A veces, el destino se parece a una pequeña tempestad de
arena que cambia de dirección sin cesar.
Tú cambias de rumbo intentando olvidarla. Y entonces la tormenta también
cambia de dirección, siguiéndote a ti. Tú vuelves a cambiar de rumbo, y la
tormenta vuelve a cambiar de dirección, como antes. Y esto se repite una y otra
vez. Y la razón es que la tormenta no es algo que venga de lejos y no guarde
relación contigo. Esta tormenta, en
definitiva, eres tú. Es algo que se
encuentra en tu interior. Lo único que puedes hacer es resignarte, meterte en
ella de cabeza, taparte con fuerza los ojos y las orejas para que no se te
llenen de arena e ir atravesándola paso a paso, poco a poco. Y en su interior
no hay sol, ni luna, ni dirección, a veces ni siquiera existe el tiempo. Allí
solo hay una arena blanca y fina, como polvo de huesos, danzando en lo alto del
cielo.
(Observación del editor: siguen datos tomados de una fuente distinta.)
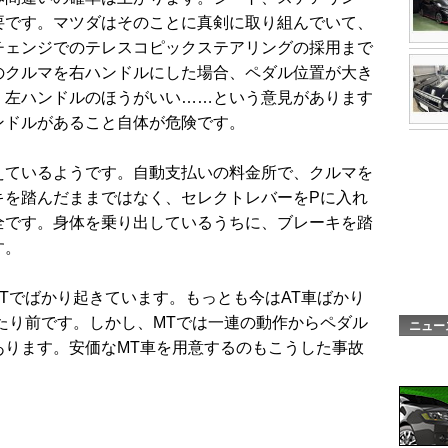
要です。マツダはそのことに真剣に取り組んでいて、
チェンジでのテレスコピックステアリングの採用まで
のクルマを右ハンドルにした場合、ペダル位置が大き
、左ハンドルのほうがいい……という意見があります
ンドルがあること自体が危険です。
えているようです。自動支払いの料金所で、クルマを
キを踏んだままではなく、セレクトレバーをPに入れ
全です。身体を乗り出しているうちに、ブレーキを踏
す。
Tでばかり起きています。もっとも今はAT車ばかり
たり前です。しかし、MTでは一連の動作からペダル
ニュー
あります。安価なMT車を用意するのもこうした事故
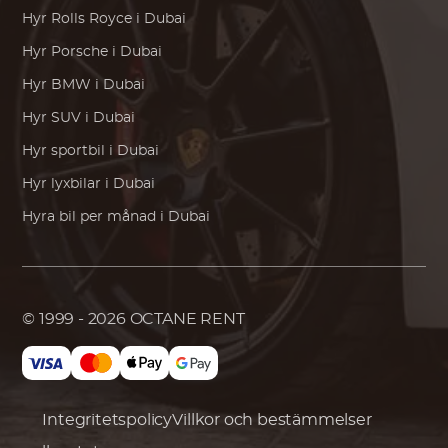
Hyr
Rolls Royce
i Dubai
Hyr
Porsche
i Dubai
Hyr
BMW
i Dubai
Hyr SUV i Dubai
Hyr sportbil i Dubai
Hyr lyxbilar i Dubai
Hyra bil per månad i Dubai
© 1999 - 2026
OCTANE RENT
Integritetspolicy
Villkor och bestämmelser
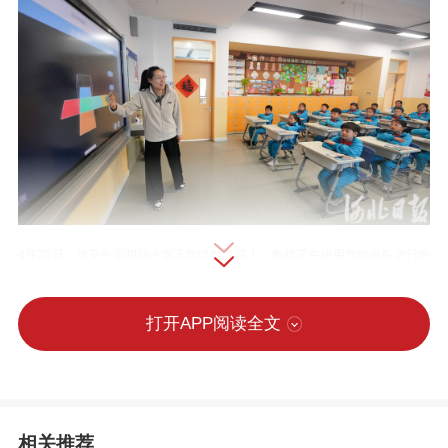
4月20日，雄安史家胡同小学五年级数学课上，教师正在使用智能设备进行教
学。 河北日报记者 李 畅摄
打开APP阅读全文
4月20日，雄安史家胡同小学五年级（2）
班的课堂上，一堂充满科技感的数学课正
在进行。数学老师王齐悦站在智能黑板
相关推荐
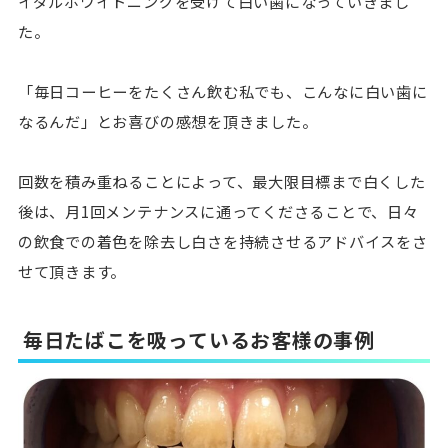
イダルホワイトニングを受けて白い歯になっていきまし
た。
「毎日コーヒーをたくさん飲む私でも、こんなに白い歯に
なるんだ」とお喜びの感想を頂きました。
回数を積み重ねることによって、最大限目標まで白くした
後は、月1回メンテナンスに通ってくださることで、日々
の飲食での着色を除去し白さを持続させるアドバイスをさ
せて頂きます。
毎日たばこを吸っているお客様の事例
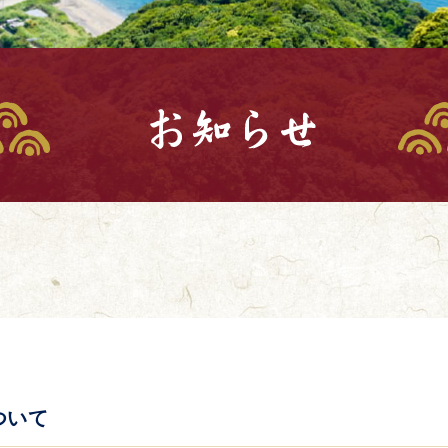
お知
ついて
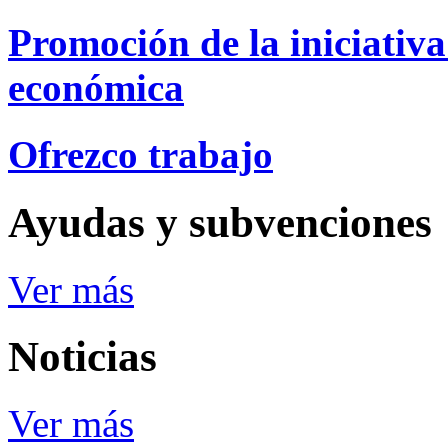
Promoción de la iniciativa
económica
Ofrezco trabajo
Ayudas y subvenciones
Ver más
Noticias
Ver más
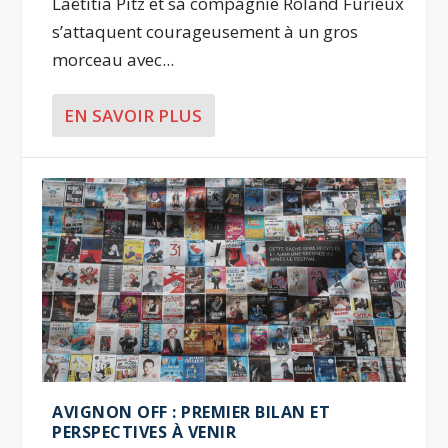
Laëtitia Pitz et sa compagnie Roland Furieux
s’attaquent courageusement à un gros
morceau avec...
EN SAVOIR PLUS
AVIGNON OFF : PREMIER BILAN ET
PERSPECTIVES À VENIR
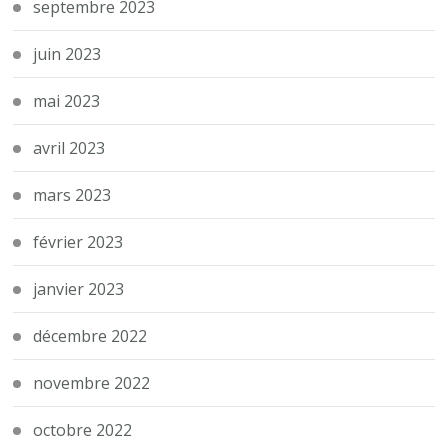
septembre 2023
juin 2023
mai 2023
avril 2023
mars 2023
février 2023
janvier 2023
décembre 2022
novembre 2022
octobre 2022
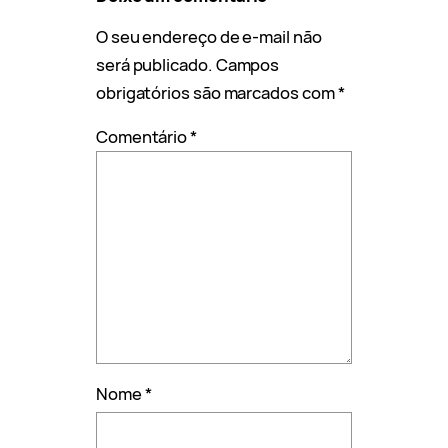
O seu endereço de e-mail não
será publicado.
Campos
obrigatórios são marcados com
*
Comentário
*
Nome
*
Imagínate una tormenta como ésta.
Y tú en verdad la atravesarás, claro está. La violenta
tormenta de arena. La tormenta de arena metafísica y simbólica. Pero por
más metafísica y simbólica que sea, te rasgará cruelmente la carne como si de
mil cuchillos se tratase.
Y cuando la tormenta de arena haya pasado, tú no
comprenderás cómo has logrado cruzarla con vida. ¡No! Ni siquiera estarás
seguro de que la tormenta haya cesado de verdad. Pero una cosa sí quedará clara. Y es que la persona que surja de la
tormenta no será la misma persona que penetró en ella. Y ahí estriba
el significado de la tormenta de arena.